To the Gravell kids, though, their local beach was likely just a place for fun. After all, there’s plenty of enjoyment to be had by playing in the golden sand, paddling in the waves or exploring the curiosities that can appear along the shore. And thanks to these many diversions, even an average day out by the sea has the potential to be memorable.
That said, one of the excursions that the Gravells took in August 2015 may have proved more eventful than most. During that month, the family of four made the best of the good weather that their area was enjoying and visited the beach on a day out. Gareth even marked the occasion with a photo that he later shared to his Facebook page.
In the image, which was posted to Facebook in 2015, Gareth is seen waving at the camera while Erin and Ellis both flash double thumbs-ups. All three of them are posing in their swimwear against a backdrop of blue sky, sparkling water and golden sand. And in the accompanying caption, Gareth wrote, “No place like home! Kids love Burry Port on a nice day!”
At the time that the photograph was taken, little Erin was just six years old, while her younger brother, Ellis, was four. And it appears that the kids found something to occupy them on the beach that day. In 2015 Kelly explained to ABC News, “My children took their boogie boards down, and we were going out to the sea.”
During their day out at the beach, however, the Gravells noticed something unusual sitting on the sand. And as the strange item piqued the interest of both the parents and the kids, the whole clan decided to investigate. “We saw a large object on the beach, so we thought we’d have a little look,” Kelly recalled.
The mass in question had seemingly washed up onto the beach from the sea. It was also round in shape, which led the family to believe that the object they were looking at was simply a buoy. What really caught the Gravells’ eyes, though, was the large number of barnacles that were attached to the curiosity.

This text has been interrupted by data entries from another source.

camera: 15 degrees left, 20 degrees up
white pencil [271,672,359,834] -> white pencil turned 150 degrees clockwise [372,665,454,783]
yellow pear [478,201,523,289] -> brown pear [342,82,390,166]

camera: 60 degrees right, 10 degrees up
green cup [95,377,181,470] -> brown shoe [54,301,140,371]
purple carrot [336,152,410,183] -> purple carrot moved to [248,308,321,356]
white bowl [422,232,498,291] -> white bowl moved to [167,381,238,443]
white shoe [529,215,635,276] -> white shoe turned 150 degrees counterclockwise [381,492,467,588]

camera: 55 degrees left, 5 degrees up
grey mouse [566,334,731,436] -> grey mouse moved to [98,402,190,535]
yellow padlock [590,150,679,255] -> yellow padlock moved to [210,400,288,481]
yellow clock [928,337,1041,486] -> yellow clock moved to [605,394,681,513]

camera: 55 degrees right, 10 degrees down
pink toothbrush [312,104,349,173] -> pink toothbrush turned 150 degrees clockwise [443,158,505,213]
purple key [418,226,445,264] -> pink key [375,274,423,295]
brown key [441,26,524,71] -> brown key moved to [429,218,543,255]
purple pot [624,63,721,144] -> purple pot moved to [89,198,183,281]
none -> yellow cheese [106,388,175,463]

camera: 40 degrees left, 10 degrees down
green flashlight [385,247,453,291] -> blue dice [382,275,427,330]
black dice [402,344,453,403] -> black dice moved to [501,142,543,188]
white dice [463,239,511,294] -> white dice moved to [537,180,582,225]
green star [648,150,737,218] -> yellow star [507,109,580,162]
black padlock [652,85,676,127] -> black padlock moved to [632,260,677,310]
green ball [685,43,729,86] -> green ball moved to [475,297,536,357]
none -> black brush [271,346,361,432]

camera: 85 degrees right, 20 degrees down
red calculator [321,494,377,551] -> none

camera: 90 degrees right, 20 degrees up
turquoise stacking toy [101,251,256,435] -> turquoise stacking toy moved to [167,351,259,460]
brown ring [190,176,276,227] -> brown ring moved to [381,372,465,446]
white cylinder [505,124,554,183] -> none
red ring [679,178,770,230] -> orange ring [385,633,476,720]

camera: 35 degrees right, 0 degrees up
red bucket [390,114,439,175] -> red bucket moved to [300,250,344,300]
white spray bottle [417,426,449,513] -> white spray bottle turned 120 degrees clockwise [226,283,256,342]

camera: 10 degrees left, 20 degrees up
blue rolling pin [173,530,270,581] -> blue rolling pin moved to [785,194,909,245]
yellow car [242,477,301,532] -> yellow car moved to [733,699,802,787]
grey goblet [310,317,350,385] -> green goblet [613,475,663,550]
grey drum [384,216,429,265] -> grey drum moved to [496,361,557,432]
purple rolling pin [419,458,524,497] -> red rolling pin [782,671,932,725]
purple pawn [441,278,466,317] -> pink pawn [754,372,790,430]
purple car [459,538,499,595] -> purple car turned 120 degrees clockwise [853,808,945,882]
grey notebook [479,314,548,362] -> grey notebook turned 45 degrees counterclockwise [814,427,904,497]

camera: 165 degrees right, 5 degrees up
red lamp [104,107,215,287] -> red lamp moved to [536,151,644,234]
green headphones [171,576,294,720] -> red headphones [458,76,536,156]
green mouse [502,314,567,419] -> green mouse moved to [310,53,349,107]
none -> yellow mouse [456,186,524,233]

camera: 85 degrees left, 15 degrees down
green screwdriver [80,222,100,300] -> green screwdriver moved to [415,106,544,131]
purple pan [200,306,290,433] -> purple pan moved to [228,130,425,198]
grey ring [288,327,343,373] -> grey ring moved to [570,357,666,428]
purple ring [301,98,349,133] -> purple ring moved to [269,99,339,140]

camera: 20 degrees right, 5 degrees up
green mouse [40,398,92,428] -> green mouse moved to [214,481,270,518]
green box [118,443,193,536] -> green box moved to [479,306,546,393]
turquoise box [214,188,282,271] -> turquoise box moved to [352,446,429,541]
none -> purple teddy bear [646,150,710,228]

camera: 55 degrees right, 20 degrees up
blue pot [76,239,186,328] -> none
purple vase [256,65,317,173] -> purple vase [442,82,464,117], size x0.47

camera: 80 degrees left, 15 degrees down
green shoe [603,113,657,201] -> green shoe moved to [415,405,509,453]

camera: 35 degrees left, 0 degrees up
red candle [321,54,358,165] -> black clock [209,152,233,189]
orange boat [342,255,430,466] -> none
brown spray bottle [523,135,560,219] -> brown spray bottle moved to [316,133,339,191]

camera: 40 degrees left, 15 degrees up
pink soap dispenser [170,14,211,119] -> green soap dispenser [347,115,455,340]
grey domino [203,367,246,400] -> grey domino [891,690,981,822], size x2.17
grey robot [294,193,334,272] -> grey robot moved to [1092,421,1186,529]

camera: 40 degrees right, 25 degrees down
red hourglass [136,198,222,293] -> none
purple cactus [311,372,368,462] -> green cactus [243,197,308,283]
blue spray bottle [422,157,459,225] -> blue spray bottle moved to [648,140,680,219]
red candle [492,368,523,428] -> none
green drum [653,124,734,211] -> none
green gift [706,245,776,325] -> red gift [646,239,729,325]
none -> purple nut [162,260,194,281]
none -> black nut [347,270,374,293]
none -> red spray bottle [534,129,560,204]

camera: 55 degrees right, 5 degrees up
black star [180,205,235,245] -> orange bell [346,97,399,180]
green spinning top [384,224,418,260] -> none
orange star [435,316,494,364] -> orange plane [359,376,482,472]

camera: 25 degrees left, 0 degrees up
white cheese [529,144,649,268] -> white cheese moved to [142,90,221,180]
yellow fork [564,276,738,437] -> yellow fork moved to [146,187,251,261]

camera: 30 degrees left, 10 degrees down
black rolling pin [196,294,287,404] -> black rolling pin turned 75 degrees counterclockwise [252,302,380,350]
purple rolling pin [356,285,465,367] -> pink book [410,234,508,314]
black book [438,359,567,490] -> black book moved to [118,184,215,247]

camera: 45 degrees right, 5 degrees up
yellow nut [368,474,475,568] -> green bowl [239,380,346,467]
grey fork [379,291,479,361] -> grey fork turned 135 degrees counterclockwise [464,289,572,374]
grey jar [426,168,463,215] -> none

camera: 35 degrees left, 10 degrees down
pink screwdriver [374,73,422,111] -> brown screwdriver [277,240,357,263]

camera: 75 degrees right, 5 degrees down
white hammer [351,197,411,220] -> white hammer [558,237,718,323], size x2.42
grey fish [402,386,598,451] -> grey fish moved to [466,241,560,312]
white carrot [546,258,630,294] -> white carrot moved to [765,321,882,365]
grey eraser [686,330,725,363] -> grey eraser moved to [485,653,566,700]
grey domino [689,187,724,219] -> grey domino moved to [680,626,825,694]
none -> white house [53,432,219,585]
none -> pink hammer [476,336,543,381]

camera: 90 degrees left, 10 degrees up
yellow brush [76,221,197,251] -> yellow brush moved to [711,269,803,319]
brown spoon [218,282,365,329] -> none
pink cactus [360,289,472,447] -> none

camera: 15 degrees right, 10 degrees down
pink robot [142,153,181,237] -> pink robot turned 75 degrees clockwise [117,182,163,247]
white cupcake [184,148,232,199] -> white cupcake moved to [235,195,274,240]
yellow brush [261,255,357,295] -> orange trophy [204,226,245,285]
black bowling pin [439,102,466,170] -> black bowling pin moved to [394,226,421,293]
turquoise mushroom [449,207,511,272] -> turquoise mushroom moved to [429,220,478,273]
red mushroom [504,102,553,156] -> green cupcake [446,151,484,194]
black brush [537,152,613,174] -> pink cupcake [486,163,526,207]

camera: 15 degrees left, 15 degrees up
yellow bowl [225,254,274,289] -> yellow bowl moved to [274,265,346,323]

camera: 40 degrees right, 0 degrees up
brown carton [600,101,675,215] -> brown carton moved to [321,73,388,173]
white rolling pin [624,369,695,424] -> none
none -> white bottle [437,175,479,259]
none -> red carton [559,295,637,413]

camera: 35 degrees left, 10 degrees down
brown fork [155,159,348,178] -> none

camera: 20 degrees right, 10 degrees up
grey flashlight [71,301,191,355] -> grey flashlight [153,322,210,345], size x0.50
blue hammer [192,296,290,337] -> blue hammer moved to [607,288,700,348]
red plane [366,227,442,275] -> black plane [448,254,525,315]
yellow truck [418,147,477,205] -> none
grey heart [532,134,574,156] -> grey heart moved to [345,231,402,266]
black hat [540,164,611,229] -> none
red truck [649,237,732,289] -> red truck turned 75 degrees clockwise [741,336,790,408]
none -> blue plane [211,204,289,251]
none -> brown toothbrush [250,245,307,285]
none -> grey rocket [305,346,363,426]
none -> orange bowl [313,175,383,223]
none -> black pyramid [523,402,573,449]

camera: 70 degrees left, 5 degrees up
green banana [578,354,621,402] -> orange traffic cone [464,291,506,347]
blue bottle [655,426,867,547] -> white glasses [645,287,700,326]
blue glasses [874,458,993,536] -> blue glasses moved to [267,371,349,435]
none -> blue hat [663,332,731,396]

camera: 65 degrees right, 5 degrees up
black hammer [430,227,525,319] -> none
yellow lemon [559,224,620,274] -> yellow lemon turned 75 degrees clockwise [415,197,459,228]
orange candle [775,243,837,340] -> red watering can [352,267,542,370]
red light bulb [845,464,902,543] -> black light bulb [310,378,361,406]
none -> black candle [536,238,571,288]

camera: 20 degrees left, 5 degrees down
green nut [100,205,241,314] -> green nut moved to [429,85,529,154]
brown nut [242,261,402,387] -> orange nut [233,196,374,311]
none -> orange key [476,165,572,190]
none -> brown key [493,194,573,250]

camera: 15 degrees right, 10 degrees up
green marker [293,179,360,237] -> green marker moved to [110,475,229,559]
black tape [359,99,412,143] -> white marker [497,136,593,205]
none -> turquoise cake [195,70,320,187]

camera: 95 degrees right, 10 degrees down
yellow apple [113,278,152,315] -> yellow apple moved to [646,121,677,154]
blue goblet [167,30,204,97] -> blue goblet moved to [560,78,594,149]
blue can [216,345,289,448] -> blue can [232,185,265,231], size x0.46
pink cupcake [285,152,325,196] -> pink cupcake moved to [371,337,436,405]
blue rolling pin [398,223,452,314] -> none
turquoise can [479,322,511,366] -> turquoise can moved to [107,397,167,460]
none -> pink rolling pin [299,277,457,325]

All in all, then, the Gravells found themselves drawn towards the buoy-like item. Proud parents Kelly and Gareth even took pictures of Erin and Ellis posing beside the seemingly harmless object. And in the resulting images, the children can be seen smiling happily into the camera lens – blissfully unaware of how dangerous the shot is.
Explaining what had attracted them to the buoy, Kelly later told ABC News, “We were more fascinated by the barnacles on it.” And it seems that little Ellis, in particular, wanted to get a closer look at the otherworldly item. Kelly added, “My son was touching it and was knocking on it a little bit.”
Gareth also appeared to be taken with the mysterious object – enough to capture it on camera through a film that he subsequently shared on Facebook. In the footage, his wife and children can be seen eyeing the “buoy” up from a couple of feet away. Gareth even captures the moment when little Ellis nervously reaches out his finger to touch the curiosity’s barnacle-covered base.
Then, alongside the video, Gareth wrote on Facebook, “Ellis was fascinated with the ‘sea monster’ washed up in Burry Port beach!” The dad’s sweet post attracted a number of reactions and comments, too. At the time, though, Gareth was seemingly unaware that the “sea monster” he’d encountered was indeed something to be feared.
Indeed, as little Ellis reached out to touch the object, Gareth and Kelly had no reason to prevent the little boy from being inquisitive. If the parents had known that the “buoy” was in fact deadly, however, they may well have thought twice about getting so close. That’s right: the couple and their children had all had a lucky escape from a dangerous weapon.
Yes, through their proximity to the object, the Gravells had put themselves in harm’s way – although they didn’t actually realize this until five days after their trip to the beach. It was then, you see, that a friend contacted the clan upon learning of the true nature of the “buoy” in their photos.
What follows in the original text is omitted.